◆ Problem statement ◆
Every line below that holds the string "labels" should be copied.

Items listed in a dataset
+===+

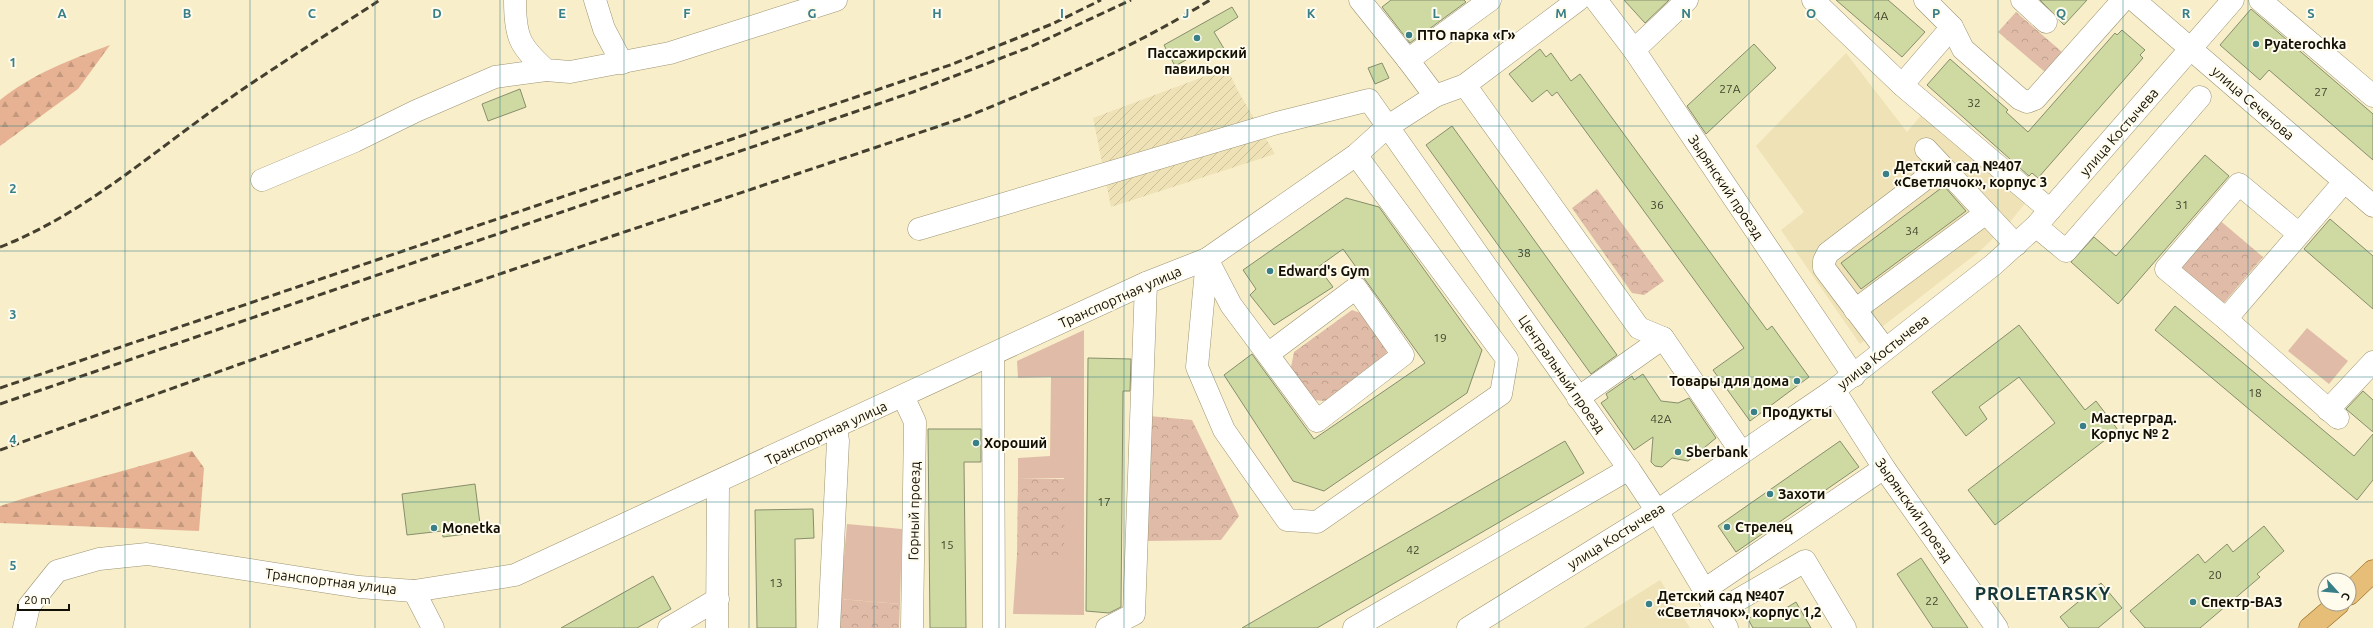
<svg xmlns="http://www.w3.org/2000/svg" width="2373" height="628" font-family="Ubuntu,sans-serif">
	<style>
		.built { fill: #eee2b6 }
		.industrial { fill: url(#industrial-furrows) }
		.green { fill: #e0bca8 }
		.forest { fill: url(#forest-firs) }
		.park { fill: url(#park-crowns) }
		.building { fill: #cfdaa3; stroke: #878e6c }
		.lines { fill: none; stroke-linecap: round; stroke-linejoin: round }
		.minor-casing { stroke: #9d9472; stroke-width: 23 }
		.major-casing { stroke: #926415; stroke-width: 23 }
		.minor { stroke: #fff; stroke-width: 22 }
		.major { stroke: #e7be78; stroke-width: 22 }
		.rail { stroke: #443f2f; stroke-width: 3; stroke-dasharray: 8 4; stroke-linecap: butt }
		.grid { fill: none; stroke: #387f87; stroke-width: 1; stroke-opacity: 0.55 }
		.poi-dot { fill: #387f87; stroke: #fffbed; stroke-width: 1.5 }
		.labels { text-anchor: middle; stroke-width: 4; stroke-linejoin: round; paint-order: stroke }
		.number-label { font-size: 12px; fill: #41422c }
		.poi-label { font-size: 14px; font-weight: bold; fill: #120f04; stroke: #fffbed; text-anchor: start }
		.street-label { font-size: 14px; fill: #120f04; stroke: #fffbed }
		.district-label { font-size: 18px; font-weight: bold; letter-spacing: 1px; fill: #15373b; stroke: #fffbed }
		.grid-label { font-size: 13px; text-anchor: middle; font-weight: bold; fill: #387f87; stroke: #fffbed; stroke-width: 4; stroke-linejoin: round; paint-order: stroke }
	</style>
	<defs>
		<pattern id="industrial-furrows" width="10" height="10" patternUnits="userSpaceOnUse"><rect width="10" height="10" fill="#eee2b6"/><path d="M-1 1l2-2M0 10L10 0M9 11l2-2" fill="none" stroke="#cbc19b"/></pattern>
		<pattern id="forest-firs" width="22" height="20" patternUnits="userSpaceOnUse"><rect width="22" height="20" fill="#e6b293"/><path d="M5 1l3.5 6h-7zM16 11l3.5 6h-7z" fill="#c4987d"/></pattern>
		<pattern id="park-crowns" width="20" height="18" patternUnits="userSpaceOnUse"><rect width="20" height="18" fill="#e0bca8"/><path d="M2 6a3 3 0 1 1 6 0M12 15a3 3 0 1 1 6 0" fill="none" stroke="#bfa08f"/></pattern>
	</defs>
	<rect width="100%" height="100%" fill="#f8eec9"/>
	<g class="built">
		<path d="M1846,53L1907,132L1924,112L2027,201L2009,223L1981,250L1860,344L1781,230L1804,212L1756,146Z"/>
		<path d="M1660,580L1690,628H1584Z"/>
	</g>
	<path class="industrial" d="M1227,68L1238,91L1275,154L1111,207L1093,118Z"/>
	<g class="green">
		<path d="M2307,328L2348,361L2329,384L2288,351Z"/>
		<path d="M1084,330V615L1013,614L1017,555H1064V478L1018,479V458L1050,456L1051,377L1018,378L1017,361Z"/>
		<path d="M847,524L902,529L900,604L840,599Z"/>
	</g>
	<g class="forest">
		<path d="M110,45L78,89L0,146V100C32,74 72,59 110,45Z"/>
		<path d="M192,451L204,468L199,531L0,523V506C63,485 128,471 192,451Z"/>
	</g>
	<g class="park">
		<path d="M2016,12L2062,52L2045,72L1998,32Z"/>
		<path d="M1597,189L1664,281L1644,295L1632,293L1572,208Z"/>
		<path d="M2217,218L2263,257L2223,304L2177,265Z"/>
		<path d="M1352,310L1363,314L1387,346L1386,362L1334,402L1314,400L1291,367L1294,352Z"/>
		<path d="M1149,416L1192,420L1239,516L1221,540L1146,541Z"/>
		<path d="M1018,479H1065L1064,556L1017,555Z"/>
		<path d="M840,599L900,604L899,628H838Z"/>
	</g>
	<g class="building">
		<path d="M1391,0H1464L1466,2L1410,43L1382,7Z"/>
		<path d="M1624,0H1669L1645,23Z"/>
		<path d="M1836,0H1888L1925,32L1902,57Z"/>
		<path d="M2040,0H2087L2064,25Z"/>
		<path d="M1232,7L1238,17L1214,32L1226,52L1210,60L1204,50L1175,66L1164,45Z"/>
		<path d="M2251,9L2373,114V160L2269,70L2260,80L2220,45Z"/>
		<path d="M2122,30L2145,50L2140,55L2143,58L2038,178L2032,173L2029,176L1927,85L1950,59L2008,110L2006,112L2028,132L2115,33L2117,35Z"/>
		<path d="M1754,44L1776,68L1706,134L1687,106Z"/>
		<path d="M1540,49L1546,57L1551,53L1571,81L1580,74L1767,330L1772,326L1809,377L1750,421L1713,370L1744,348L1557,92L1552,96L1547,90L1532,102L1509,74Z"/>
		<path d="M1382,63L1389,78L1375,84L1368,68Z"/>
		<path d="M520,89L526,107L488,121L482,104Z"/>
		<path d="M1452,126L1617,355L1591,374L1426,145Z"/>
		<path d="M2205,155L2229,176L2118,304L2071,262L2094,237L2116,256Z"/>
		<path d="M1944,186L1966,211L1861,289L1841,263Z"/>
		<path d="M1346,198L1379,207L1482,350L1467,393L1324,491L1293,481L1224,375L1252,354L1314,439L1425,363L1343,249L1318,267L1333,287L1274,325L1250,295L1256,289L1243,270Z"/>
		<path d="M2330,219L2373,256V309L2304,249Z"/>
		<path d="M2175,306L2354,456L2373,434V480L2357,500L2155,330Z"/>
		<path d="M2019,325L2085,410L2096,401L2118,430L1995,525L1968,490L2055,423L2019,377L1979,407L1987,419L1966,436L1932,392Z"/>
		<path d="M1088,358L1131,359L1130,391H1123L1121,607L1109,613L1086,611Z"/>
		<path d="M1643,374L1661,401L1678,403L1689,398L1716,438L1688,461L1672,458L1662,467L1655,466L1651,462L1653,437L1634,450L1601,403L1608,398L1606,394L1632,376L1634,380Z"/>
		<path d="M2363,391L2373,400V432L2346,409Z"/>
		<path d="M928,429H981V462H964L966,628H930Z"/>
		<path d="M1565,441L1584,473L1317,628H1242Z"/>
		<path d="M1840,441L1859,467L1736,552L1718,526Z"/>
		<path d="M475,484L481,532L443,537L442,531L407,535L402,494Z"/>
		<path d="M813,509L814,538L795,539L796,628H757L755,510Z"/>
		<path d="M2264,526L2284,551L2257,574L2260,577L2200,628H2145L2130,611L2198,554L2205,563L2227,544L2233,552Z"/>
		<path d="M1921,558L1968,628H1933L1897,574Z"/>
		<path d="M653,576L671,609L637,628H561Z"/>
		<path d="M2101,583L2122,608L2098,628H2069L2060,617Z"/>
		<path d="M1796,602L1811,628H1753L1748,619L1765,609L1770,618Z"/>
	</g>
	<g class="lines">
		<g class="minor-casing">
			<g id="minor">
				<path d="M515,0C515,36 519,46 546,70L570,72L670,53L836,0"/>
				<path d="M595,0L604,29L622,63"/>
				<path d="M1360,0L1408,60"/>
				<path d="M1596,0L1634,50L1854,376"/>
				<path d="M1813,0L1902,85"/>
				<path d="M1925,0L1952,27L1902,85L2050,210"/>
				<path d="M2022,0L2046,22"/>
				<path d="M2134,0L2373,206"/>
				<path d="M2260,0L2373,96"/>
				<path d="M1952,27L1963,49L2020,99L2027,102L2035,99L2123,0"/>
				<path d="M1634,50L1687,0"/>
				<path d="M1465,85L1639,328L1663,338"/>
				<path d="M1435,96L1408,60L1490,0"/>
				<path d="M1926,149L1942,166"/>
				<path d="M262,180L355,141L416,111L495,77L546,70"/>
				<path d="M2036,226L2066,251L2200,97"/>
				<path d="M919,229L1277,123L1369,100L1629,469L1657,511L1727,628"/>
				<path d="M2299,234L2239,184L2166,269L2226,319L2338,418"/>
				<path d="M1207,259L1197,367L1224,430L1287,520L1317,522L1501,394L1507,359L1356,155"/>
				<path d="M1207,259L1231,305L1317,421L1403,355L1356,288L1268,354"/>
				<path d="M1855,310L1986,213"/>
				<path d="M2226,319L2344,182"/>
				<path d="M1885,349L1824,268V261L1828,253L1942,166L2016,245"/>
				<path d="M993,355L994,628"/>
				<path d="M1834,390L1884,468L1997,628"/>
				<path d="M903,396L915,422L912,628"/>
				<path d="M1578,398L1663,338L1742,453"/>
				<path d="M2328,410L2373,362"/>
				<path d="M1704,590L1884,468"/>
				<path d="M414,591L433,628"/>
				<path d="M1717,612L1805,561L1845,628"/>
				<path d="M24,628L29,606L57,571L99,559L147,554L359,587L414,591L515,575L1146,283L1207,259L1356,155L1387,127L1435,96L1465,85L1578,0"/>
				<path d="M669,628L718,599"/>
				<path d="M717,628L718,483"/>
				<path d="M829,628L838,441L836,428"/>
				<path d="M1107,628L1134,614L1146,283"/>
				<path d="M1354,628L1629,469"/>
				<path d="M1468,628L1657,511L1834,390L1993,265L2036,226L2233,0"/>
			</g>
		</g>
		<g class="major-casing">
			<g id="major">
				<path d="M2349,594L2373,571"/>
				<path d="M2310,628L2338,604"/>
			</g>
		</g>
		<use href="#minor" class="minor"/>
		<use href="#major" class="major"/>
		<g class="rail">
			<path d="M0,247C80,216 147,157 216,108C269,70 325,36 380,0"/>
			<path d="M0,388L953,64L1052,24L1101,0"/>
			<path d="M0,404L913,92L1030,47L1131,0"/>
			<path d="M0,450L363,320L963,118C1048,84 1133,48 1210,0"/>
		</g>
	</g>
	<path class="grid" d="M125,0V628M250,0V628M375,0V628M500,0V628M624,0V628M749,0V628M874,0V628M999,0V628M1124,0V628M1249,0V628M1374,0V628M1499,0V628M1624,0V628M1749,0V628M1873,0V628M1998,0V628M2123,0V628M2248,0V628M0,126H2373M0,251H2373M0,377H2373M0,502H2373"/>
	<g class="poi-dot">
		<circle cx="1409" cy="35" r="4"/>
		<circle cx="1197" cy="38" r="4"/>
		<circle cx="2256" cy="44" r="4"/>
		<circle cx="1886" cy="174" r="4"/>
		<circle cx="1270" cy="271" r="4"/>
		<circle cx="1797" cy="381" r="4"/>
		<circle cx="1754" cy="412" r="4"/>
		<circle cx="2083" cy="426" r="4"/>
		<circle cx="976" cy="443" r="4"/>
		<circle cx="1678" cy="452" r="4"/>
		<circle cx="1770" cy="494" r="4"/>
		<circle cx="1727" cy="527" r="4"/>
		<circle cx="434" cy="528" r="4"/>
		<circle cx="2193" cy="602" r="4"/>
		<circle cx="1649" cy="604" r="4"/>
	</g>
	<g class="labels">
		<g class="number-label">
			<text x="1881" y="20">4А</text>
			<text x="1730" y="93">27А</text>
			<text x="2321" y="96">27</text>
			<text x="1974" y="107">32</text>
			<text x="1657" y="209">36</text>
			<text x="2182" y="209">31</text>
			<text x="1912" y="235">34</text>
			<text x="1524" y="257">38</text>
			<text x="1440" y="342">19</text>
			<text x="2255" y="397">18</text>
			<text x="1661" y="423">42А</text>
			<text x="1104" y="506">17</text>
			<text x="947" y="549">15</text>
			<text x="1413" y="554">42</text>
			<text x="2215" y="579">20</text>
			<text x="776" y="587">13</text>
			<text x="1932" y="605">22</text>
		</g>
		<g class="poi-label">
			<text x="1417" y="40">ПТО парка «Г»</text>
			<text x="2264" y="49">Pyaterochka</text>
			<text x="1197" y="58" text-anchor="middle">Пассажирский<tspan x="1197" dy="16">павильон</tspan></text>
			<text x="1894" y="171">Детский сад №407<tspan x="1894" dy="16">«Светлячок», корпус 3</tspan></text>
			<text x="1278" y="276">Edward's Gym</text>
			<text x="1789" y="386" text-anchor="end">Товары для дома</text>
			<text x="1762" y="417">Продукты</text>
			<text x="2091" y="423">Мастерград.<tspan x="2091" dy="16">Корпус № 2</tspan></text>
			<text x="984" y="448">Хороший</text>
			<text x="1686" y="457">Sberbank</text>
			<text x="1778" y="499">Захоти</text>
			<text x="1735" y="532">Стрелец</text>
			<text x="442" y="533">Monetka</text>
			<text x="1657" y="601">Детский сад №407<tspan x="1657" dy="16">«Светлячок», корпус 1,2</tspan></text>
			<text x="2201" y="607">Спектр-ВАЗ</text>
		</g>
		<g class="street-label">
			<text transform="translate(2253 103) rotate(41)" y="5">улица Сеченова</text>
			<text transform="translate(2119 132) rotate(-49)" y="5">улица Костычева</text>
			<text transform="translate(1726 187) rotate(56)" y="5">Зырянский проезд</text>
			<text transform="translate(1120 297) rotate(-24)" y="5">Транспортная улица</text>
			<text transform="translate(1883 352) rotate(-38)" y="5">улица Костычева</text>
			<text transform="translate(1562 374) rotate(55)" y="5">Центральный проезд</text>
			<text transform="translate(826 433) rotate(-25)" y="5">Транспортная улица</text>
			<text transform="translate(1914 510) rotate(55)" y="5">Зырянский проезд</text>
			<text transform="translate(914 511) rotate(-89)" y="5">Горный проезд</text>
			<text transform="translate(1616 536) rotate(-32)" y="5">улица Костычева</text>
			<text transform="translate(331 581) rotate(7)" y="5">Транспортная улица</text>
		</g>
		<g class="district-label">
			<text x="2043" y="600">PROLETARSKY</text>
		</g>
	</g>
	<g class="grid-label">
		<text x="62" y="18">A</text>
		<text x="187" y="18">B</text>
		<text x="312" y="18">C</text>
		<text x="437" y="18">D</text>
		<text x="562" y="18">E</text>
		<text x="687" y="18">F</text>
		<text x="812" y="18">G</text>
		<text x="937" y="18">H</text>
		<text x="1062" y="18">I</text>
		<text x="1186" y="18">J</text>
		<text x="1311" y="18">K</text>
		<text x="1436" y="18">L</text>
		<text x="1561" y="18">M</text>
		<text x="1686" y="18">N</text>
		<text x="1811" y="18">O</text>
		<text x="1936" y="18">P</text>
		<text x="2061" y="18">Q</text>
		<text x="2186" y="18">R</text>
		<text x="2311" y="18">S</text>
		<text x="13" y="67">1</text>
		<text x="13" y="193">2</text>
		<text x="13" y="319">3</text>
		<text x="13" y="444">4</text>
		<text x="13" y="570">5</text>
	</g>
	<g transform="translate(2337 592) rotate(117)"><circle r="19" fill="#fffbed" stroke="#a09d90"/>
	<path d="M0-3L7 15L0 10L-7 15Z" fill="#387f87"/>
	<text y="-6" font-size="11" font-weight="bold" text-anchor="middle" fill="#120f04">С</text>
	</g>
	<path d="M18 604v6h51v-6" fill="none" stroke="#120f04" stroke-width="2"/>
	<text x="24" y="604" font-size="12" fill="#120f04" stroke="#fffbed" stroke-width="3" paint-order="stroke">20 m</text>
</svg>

+===+

◆ Written answer ◆
		.labels { text-anchor: middle; stroke-width: 4; stroke-linejoin: round; paint-order: stroke }
	<g class="labels">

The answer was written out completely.